With Redis as a shared cache:
Load Balancer / K8S Service
├── Pod 0 ──┐
├── Pod 1 ──┤
├── Pod 2 ──┼──► Redis (single shared cache)
└── Pod 7 ──┘
One pod generates, one write to Redis, all 8 pods read from it. But just swapping to Redis isn't enough — you still need to handle concurrent writes and cold start storms.
Setting Up Redis as ISR Cache Backend
We used @neshca/cache-handler to replace Next.js's default disk cache with Redis.
// cache-handler.mjs
import { CacheHandler } from '@neshca/cache-handler';
import createRedisHandler from '@neshca/cache-handler/redis-stack';
import createLruHandler from '@neshca/cache-handler/local-lru';
import { createClient } from 'redis';
CacheHandler.onCreation(async () => {
let client;
try {
client = createClient({
url: process.env.REDIS_URL,
socket: {
connectTimeout: 5000,
reconnectStrategy: (retries) => Math.min(retries * 100, 5000),
},
});
client.on('error', () => {
// Silence connection errors — they flood logs in prod
});
await client.connect();
} catch (error) {
console.warn('Redis unavailable, falling back to LRU cache');
}
if (client?.isReady) {
const handler = await createRedisHandler({
client,
keyPrefix: 'isr:',
timeoutMs: 1000,
});
return { handlers: [handler] };
}
// Fallback: in-memory LRU (single-instance only)
return { handlers: [createLruHandler()] };
});
export default CacheHandler;
Wire it in next.config.js:
module.exports = {
cacheHandler: require.resolve('./cache-handler.mjs'),
cacheMaxMemorySize: 0, // Disable default in-memory cache, Redis only
};
This gets you shared caching. But two problems remain: write efficiency and cold start storms.
Write Deduplication: Redis Locks
When multiple pods receive requests for the same uncached page simultaneously, they all try to regenerate and write to Redis. This is wasteful — only one write is needed.

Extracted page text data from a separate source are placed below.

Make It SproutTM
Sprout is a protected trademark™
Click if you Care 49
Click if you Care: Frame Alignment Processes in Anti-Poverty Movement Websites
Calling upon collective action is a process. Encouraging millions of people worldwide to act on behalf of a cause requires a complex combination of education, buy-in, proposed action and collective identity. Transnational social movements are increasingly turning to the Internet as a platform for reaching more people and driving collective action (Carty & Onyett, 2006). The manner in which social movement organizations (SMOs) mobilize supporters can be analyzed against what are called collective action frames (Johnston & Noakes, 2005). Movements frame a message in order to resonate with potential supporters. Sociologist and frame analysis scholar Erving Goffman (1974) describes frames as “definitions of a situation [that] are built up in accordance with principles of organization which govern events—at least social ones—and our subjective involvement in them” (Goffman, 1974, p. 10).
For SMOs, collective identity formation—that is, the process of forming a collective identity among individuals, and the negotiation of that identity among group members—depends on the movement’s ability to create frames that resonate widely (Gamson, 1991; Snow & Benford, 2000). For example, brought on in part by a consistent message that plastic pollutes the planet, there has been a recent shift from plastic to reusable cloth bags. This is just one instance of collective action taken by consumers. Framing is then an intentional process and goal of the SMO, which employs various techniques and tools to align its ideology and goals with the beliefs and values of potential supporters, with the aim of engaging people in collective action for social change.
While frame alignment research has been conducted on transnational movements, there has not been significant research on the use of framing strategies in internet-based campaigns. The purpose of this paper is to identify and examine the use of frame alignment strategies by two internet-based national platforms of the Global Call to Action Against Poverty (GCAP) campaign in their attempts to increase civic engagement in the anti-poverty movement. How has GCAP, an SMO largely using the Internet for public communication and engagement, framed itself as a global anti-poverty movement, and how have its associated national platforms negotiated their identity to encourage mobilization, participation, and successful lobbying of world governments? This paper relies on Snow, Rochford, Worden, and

We use a simple Redis lock to ensure only one pod writes a given page at a time:
async function acquireLock(client, key, ttlMs = 30000) {
const lockKey = `lock:${key}`;
const result = await client.set(lockKey, '1', {
NX: true, // Only set if key doesn't exist
PX: ttlMs, // Auto-expire after 30s (crash recovery)
});
return result === 'OK';
}
async function releaseLock(client, key) {
await client.del(`lock:${key}`);
}
The flow becomes:
Pod 0: GET /page → cache miss → acquireLock("page") → OK → regenerate → write Redis → releaseLock
Pod 1: GET /page → cache miss → acquireLock("page") → FAIL → wait/serve stale → read from Redis
Pod 2: GET /page → cache miss → acquireLock("page") → FAIL → wait/serve stale → read from Redis
One regeneration instead of 8. The 30-second TTL on the lock is critical: if the pod crashes mid-regeneration, the lock auto-releases so other pods aren't stuck waiting forever.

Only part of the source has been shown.